===== Selected excerpt
Fernandes et al.  developed a manifold based on a two-stage online UV/thermal-induced digestion procedure for oxidation purposes. The UV digestion apparatus consisted of a 4-m-long PTFE tube tightly wounded directly around the UV source (15 W) to form a spiral reactor. The thermal digestion apparatus consisted of a 2-m-long PTFE tube coiled in a helix and submerged in a thermostatic bath at 90°C.
d) Microwave-assisted pressurized flow-through
Many different designs of microwave-assisted flow digestion systems have been published [89, 96, 162], which open up new possibilities, primarily in fully automated sample preparation for elemental analysis.
The earliest work reported in this field was Burguera et al. , who applied a flow injection system for online decomposition of samples and determined metals (Cu, Fe, Zn) by flame AAS. The methodology involved the synchronous merging of reagent and sample followed by decomposition of serum, blood, or plasma in a Pyrex coil located inside the microwave oven. This approach permits essentially continuous sample decomposition and drastically reduces sample processing time, and is suitable for those samples that require mild decomposition conditions (especially liquids).
==========
===== Extracted material
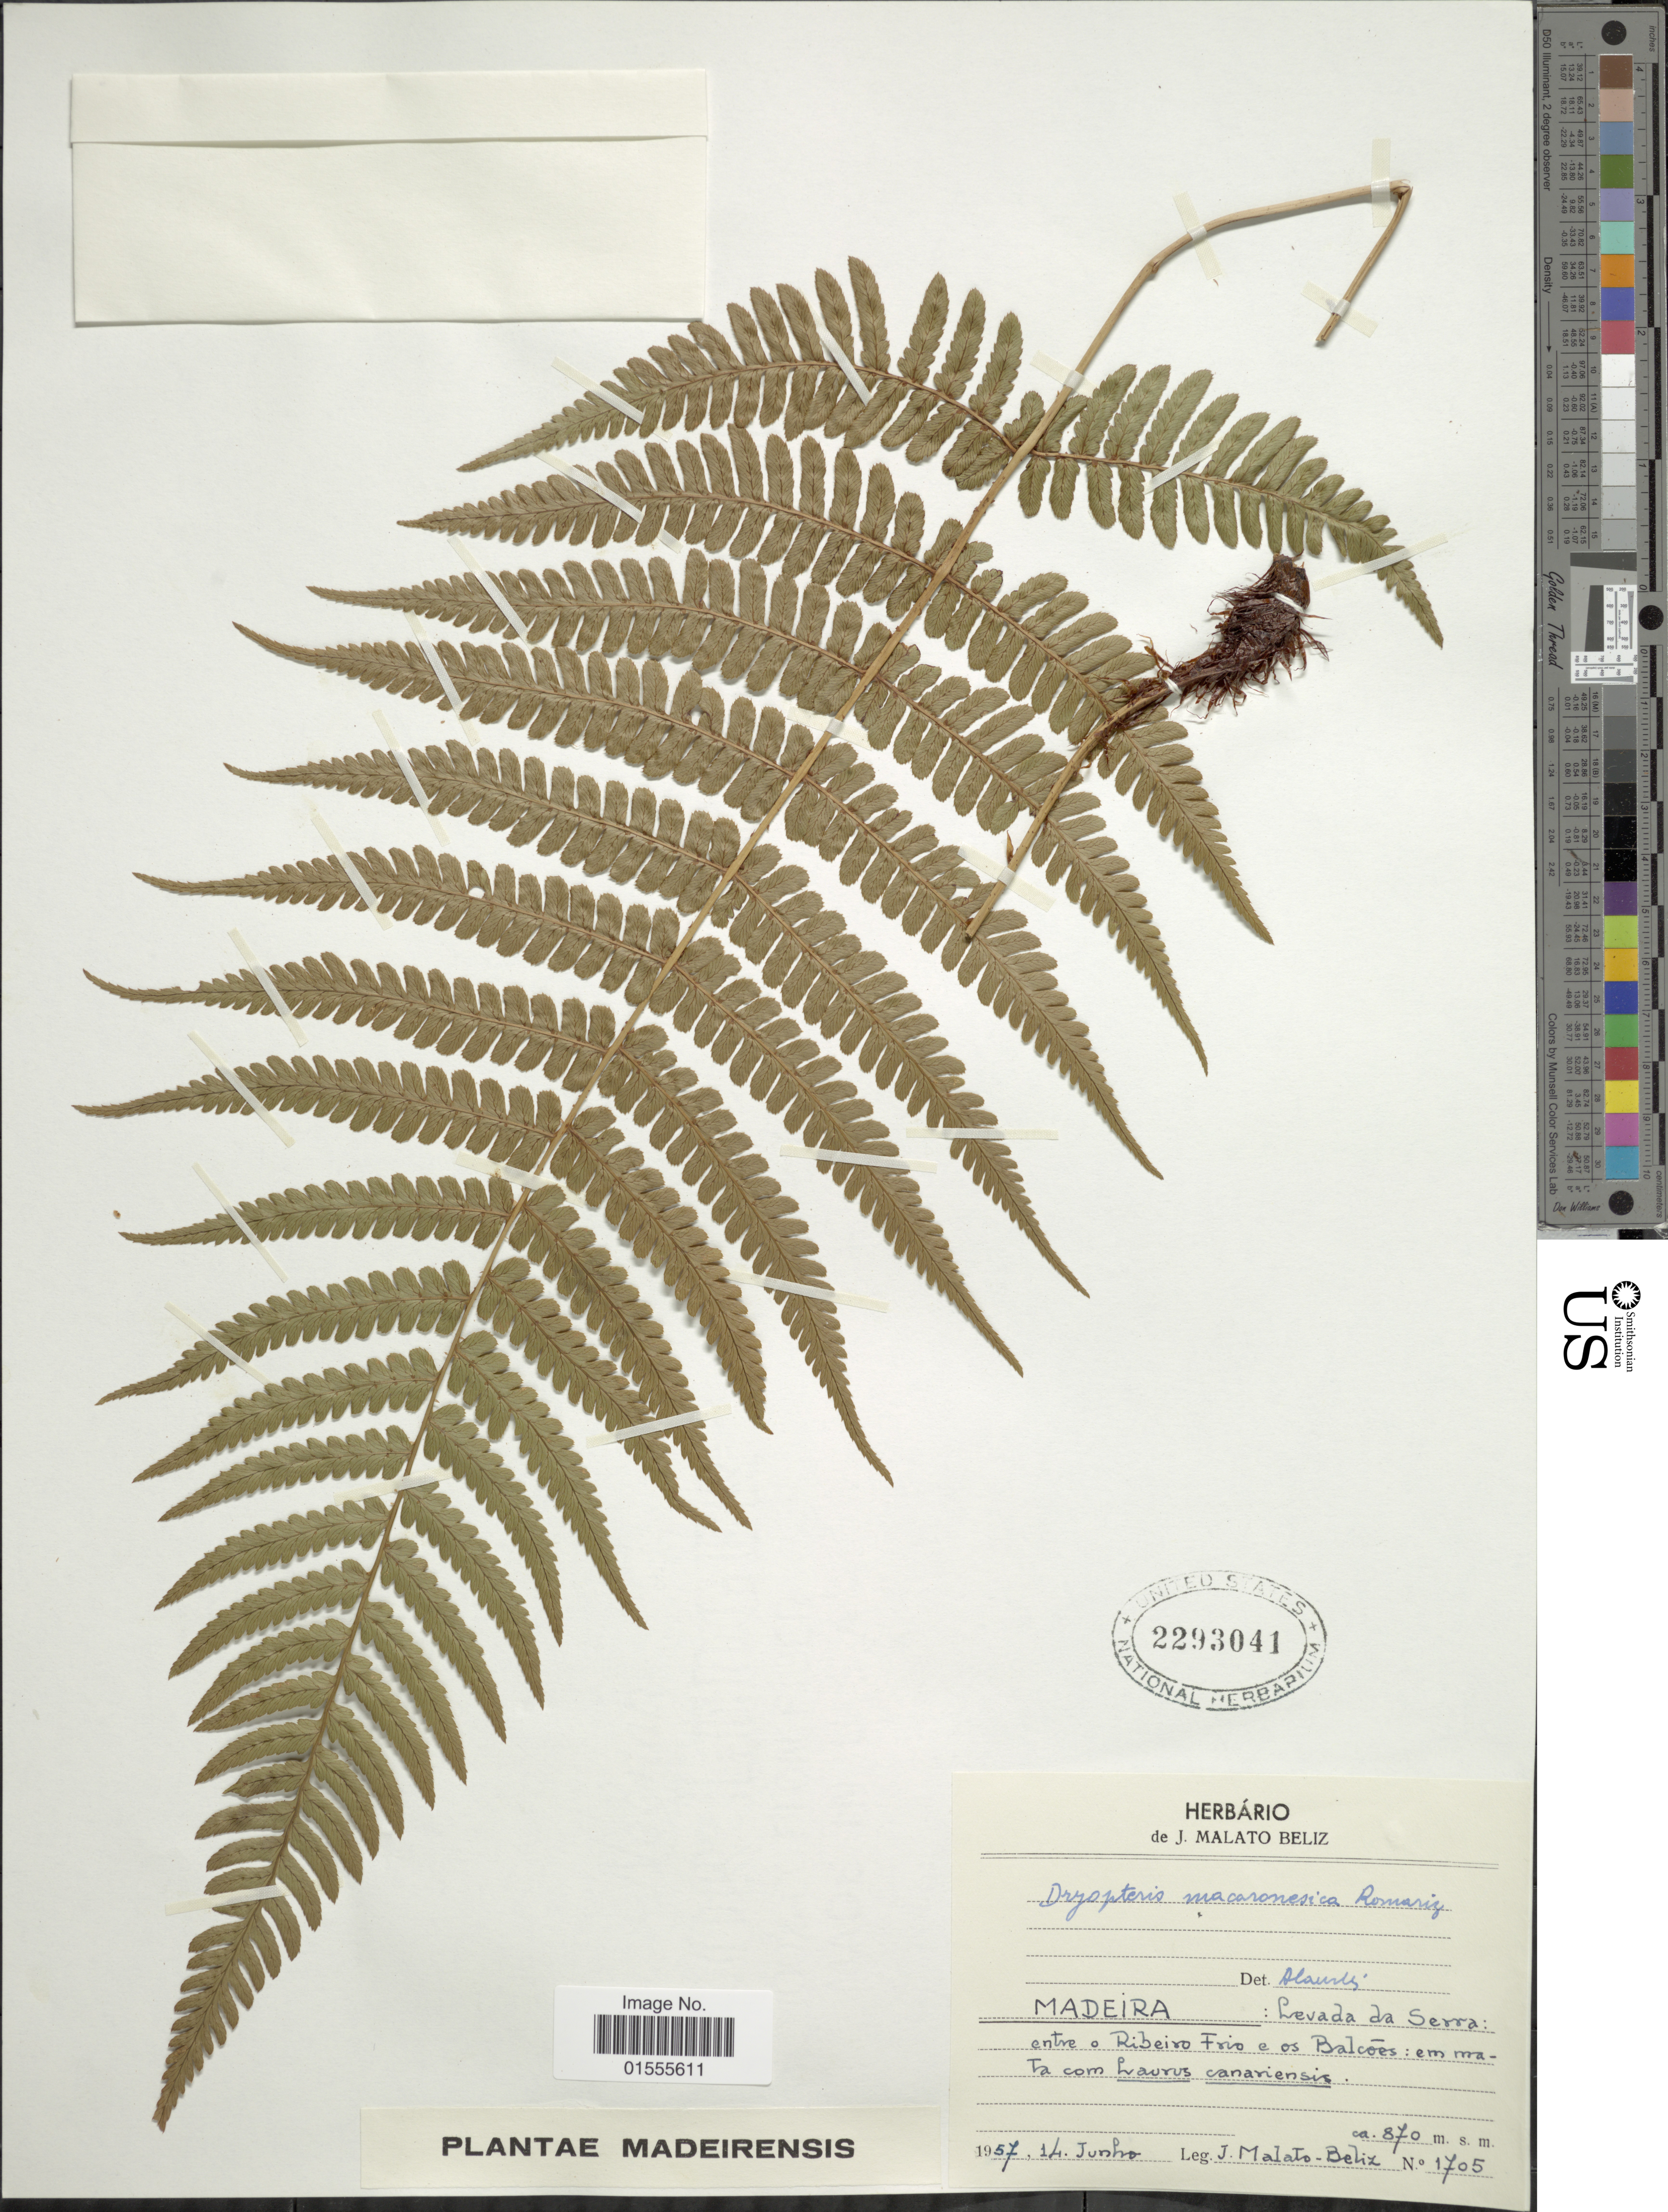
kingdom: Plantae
==========
===== Extracted material
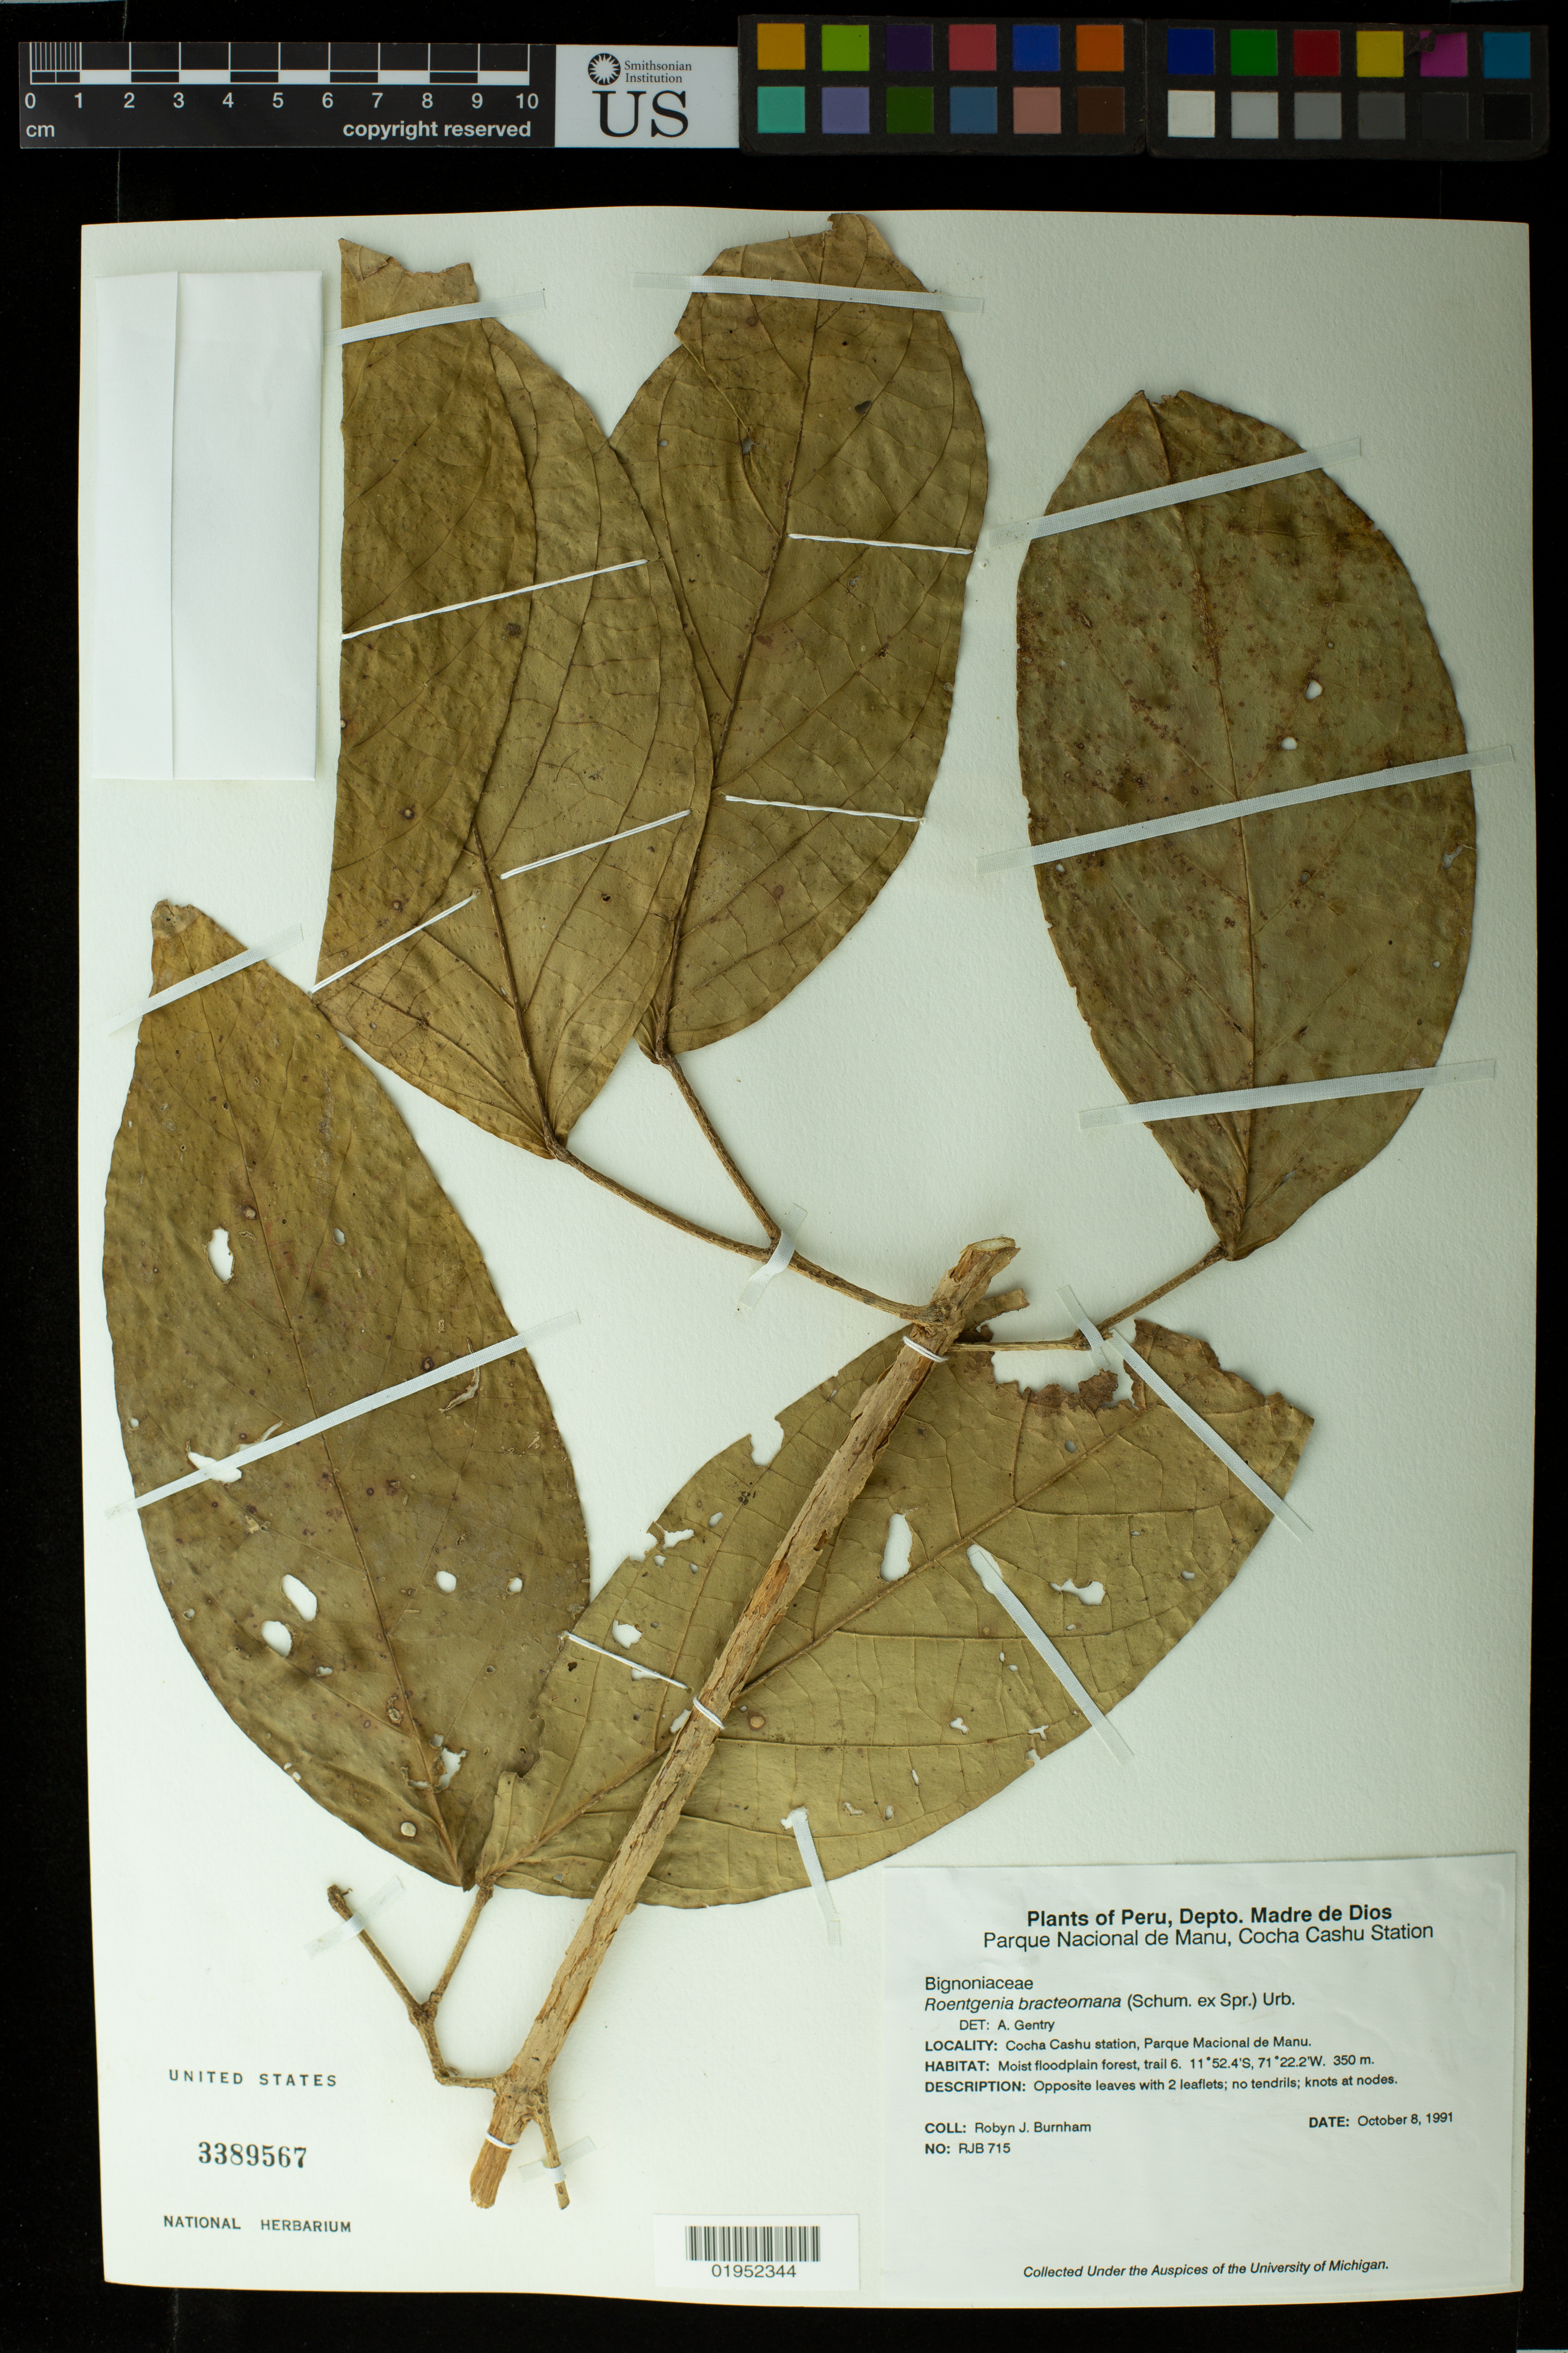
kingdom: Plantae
==========
• [Task requirements]: Pick up the excerpt on online sample digestion methods after its last sentence and continue it. The material above comes from a source separate from the text.

• [Written response]:
According to the location of the digestion unit in the system, there are two types of manifolds described in the literature to date: before and after the injection unit. In the former arrangement, the sample is introduced into the microwave oven in a continuous flow  or a stopped flow mode ; after decomposition, the injected sample flows to the microwave oven unit together with the reagent(s) to be decomposed, and is then cooled and degassed prior to its delivery to the detector . In both cases, the measurements can be performed partially or totally offline or online.
Solid samples call for more sophisticated flow systems because they need to be digested in the presence of highly concentrated acids, which rapidly destroy organic matrices. A first attempt aimed at simplifying manipulation of the digest was reported in 1988 . Lyophilized, finely ground and weighed samples of liver and kidney were placed in test tubes together with mineral acids and the contents shaken before exposing them to microwave radiation to avoid violent reaction with abundant foam formation. The tubes were loaded into a covered Pyrex jar inside a domestic microwave oven operated for a specified time at a given power. Carbonell et al.  initiated the determination of metallic elements in solid samples using the slurry approach coupled with microwave oven digestion in a flow injection system for F-AAS determination of lead. Various natural samples (artichoke, chocolate, sewage sludge, tomato leaves), real and certified, were slurried in a mixture of HNO3 and H2O2 using magnetic stirring, followed by continuous pumping around an open recirculating system, part of which (120 cm PTFE tubing) was located in a domestic oven.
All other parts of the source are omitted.